Address emotional issues
“Most of us know what to eat,” says BBC Breakfast‘s Dr Rangan Chatterjee. “The question, though, is why are we choosing foods that expand our waistlines? Often it’s to do with stress, lack of time and anxiety.”
Those are the issues we need to get a handle on before we can find our ideal weight successfully.
Food rules to find your ideal weight
- Keep it real: Eat food as close to its natural state as possible – fruit and veg, nuts and seeds. And avoid too many processed foods, takeaways and ready meals.
- Know what you’ve eaten each day: It’s easy to lose track, especially with snacks and drinks loaded with hidden calories. Simply write down what you eat each day or use a smartphone app – see nhs.uk/livewell
- Don’t eat on the go: It doesn’t give your body a chance to register signals between the stomach and brain that you’re full. Sit down to eat meals, chew slowly and savour each mouthful.
- Cut back, not out: Don’t impose unrealistic food bans on yourself and prioritise the positives – think what you can eat, not what you can’t. You’ll find it far easier to stick to.
Hormones can affect your ideal weight
Here’s how to fight back and reach your ideal weight:
- Build muscle: Weight-bearing or resistance exercise at least three times a week is crucial now.

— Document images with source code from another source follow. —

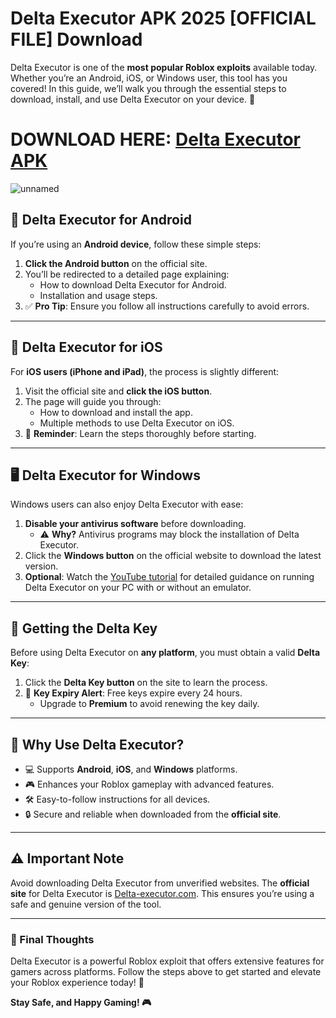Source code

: # Delta Executor APK 2025 [OFFICIAL FILE] Download

Delta Executor is one of the **most popular Roblox exploits** available today. Whether you’re an Android, iOS, or Windows user, this tool has you covered! In this guide, we’ll walk you through the essential steps to download, install, and use Delta Executor on your device. 🌟

# DOWNLOAD HERE: [Delta Executor APK](https://modmeme.com/delta-executor/)

![unnamed](https://github.com/user-attachments/assets/ab9c977e-1e25-4871-ace2-d84bf7b4f7b0)

## 📱 Delta Executor for Android

If you’re using an **Android device**, follow these simple steps:

1. **Click the Android button** on the official site.
2. You’ll be redirected to a detailed page explaining:
   - How to download Delta Executor for Android.
   - Installation and usage steps.
3. ✅ **Pro Tip**: Ensure you follow all instructions carefully to avoid errors.

---

## 🍎 Delta Executor for iOS

For **iOS users (iPhone and iPad)**, the process is slightly different:

1. Visit the official site and **click the iOS button**.
2. The page will guide you through:
   - How to download and install the app.
   - Multiple methods to use Delta Executor on iOS.
3. 🔑 **Reminder**: Learn the steps thoroughly before starting.

---

## 🖥️ Delta Executor for Windows

Windows users can also enjoy Delta Executor with ease:

1. **Disable your antivirus software** before downloading.
   - ⚠️ **Why?** Antivirus programs may block the installation of Delta Executor.
2. Click the **Windows button** on the official website to download the latest version.
3. **Optional**: Watch the [YouTube tutorial](#) for detailed guidance on running Delta Executor on your PC with or without an emulator.

---

## 🔑 Getting the Delta Key

Before using Delta Executor on **any platform**, you must obtain a valid **Delta Key**:

1. Click the **Delta Key button** on the site to learn the process.
2. 🔄 **Key Expiry Alert**: Free keys expire every 24 hours.
   - Upgrade to **Premium** to avoid renewing the key daily.

---

## 🌟 Why Use Delta Executor?

- 💻 Supports **Android**, **iOS**, and **Windows** platforms.
- 🎮 Enhances your Roblox gameplay with advanced features.
- 🛠️ Easy-to-follow instructions for all devices.
- 🔒 Secure and reliable when downloaded from the **official site**.

---

## ⚠️ Important Note

Avoid downloading Delta Executor from unverified websites. The **official site** for Delta Executor is [Delta-executor.com](#). This ensures you’re using a safe and genuine version of the tool.

---

### 📌 Final Thoughts

Delta Executor is a powerful Roblox exploit that offers extensive features for gamers across platforms. Follow the steps above to get started and elevate your Roblox experience today! 🚀

**Stay Safe, and Happy Gaming! 🎮**
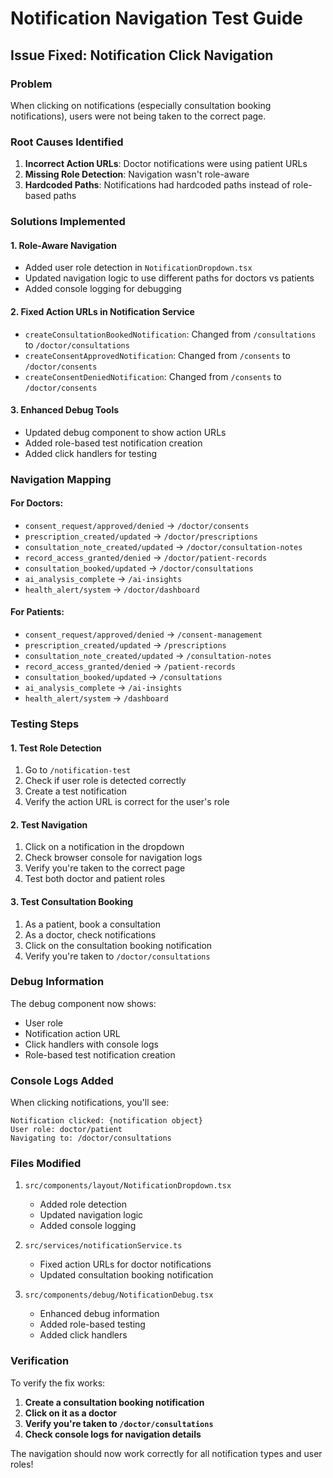 # Notification Navigation Test Guide

## Issue Fixed: Notification Click Navigation

### Problem
When clicking on notifications (especially consultation booking notifications), users were not being taken to the correct page.

### Root Causes Identified
1. **Incorrect Action URLs**: Doctor notifications were using patient URLs
2. **Missing Role Detection**: Navigation wasn't role-aware
3. **Hardcoded Paths**: Notifications had hardcoded paths instead of role-based paths

### Solutions Implemented

#### 1. Role-Aware Navigation
- Added user role detection in `NotificationDropdown.tsx`
- Updated navigation logic to use different paths for doctors vs patients
- Added console logging for debugging

#### 2. Fixed Action URLs in Notification Service
- `createConsultationBookedNotification`: Changed from `/consultations` to `/doctor/consultations`
- `createConsentApprovedNotification`: Changed from `/consents` to `/doctor/consents`
- `createConsentDeniedNotification`: Changed from `/consents` to `/doctor/consents`

#### 3. Enhanced Debug Tools
- Updated debug component to show action URLs
- Added role-based test notification creation
- Added click handlers for testing

### Navigation Mapping

#### For Doctors:
- `consent_request/approved/denied` → `/doctor/consents`
- `prescription_created/updated` → `/doctor/prescriptions`
- `consultation_note_created/updated` → `/doctor/consultation-notes`
- `record_access_granted/denied` → `/doctor/patient-records`
- `consultation_booked/updated` → `/doctor/consultations`
- `ai_analysis_complete` → `/ai-insights`
- `health_alert/system` → `/doctor/dashboard`

#### For Patients:
- `consent_request/approved/denied` → `/consent-management`
- `prescription_created/updated` → `/prescriptions`
- `consultation_note_created/updated` → `/consultation-notes`
- `record_access_granted/denied` → `/patient-records`
- `consultation_booked/updated` → `/consultations`
- `ai_analysis_complete` → `/ai-insights`
- `health_alert/system` → `/dashboard`

### Testing Steps

#### 1. Test Role Detection
1. Go to `/notification-test`
2. Check if user role is detected correctly
3. Create a test notification
4. Verify the action URL is correct for the user's role

#### 2. Test Navigation
1. Click on a notification in the dropdown
2. Check browser console for navigation logs
3. Verify you're taken to the correct page
4. Test both doctor and patient roles

#### 3. Test Consultation Booking
1. As a patient, book a consultation
2. As a doctor, check notifications
3. Click on the consultation booking notification
4. Verify you're taken to `/doctor/consultations`

### Debug Information

The debug component now shows:
- User role
- Notification action URL
- Click handlers with console logs
- Role-based test notification creation

### Console Logs Added

When clicking notifications, you'll see:
```
Notification clicked: {notification object}
User role: doctor/patient
Navigating to: /doctor/consultations
```

### Files Modified

1. `src/components/layout/NotificationDropdown.tsx`
   - Added role detection
   - Updated navigation logic
   - Added console logging

2. `src/services/notificationService.ts`
   - Fixed action URLs for doctor notifications
   - Updated consultation booking notification

3. `src/components/debug/NotificationDebug.tsx`
   - Enhanced debug information
   - Added role-based testing
   - Added click handlers

### Verification

To verify the fix works:

1. **Create a consultation booking notification**
2. **Click on it as a doctor**
3. **Verify you're taken to `/doctor/consultations`**
4. **Check console logs for navigation details**

The navigation should now work correctly for all notification types and user roles!
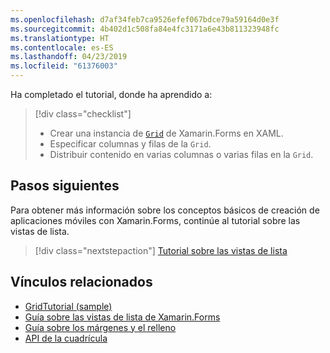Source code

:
 ```yaml
---
ms.openlocfilehash: d7af34feb7ca9526efef067bdce79a59164d0e3f
ms.sourcegitcommit: 4b402d1c508fa84e4fc3171a6e43b811323948fc
ms.translationtype: HT
ms.contentlocale: es-ES
ms.lasthandoff: 04/23/2019
ms.locfileid: "61376003"
---
```

Ha completado el tutorial, donde ha aprendido a:

> [!div class="checklist"]
> - Crear una instancia de [`Grid`](xref:Xamarin.Forms.Grid) de Xamarin.Forms en XAML.
> - Especificar columnas y filas de la `Grid`.
> - Distribuir contenido en varias columnas o varias filas en la `Grid`.

## <a name="next-steps"></a>Pasos siguientes

Para obtener más información sobre los conceptos básicos de creación de aplicaciones móviles con Xamarin.Forms, continúe al tutorial sobre las vistas de lista.

> [!div class="nextstepaction"]
> [Tutorial sobre las vistas de lista](~/get-started/tutorials/listview/index.yml)

## <a name="related-links"></a>Vínculos relacionados

- [GridTutorial (sample)](https://developer.xamarin.com/samples/xamarin-forms/GetStarted/Tutorials/GridTutorial)
- [Guía sobre las vistas de lista de Xamarin.Forms](~/xamarin-forms/user-interface/layouts/grid.md)
- [Guía sobre los márgenes y el relleno](~/xamarin-forms/user-interface/layouts/margin-and-padding.md)
- [API de la cuadrícula](xref:Xamarin.Forms.Grid)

- Eat less: You need around 100-200 fewer calories after menopause. ‘Use a smaller plate and fill it with more veg, pulses and whole grains, and fewer fatty/sugary foods,’ says Dr Mel.
- Control stress: Try relaxation techniques such as mindfulness and tai chi. American researchers found that just 30 minutes of yoga a week helps prevent middle-age spread.
- Prioritise sleep: Research suggests that getting fewer than seven hours a night raises your obesity risk. Lack of sleep affects your circadian rhythms, which regulate appetite, metabolism, and how and where.
Don’t forget exercise
Regular activity is crucial to help you shape up and to reduce your risk of many different diseases, but you need to find your ‘happy’ workout if you’re going to stick at it.
- Ditch the gym: If you don’t enjoy it, don’t go. Pick an activity you like. Gardening or dancing, for example, can be just as effective if you do them regularly. It needn’t cost much. Gym membership, exercise classes and workout kits can be pricey. But just get outside and walk. It’s one of the best exercises to do, and it’s free.
- Build activity into your day: You’re more likely to do exercise if it’s an established part of your weekly routine, such as walking to work, the shops or a weekly club, or simply taking the stairs instead of the lift.
3 steps to success for your ideal weight
Life coach Karen Meager, an expert in neuro-linguistic programming, gives her top tips to finding your ideal weight:
- Break weight loss into manageable chunks: Don’t say, ‘I’m going to lose three stone.’ Say: ‘This week I’ll eat healthily for three days.’ Your brain can’t cope with being motivated for long periods.
- Build ‘healthy’ habits: Ditch unachievable drastic changes. Instead, steadily introduce useful routines – like a green tea and a handful of almonds in place of a cuppa and six biscuits!
- Visualise your success: It’s motivating to picture your end goal. Think of yourself climbing the stairs without gasping for breath, and choose a photo or collection of words that represent your goal. Stick them somewhere prominent, like the fridge, to help you ask questions like, ‘Should I really have another glass of wine?’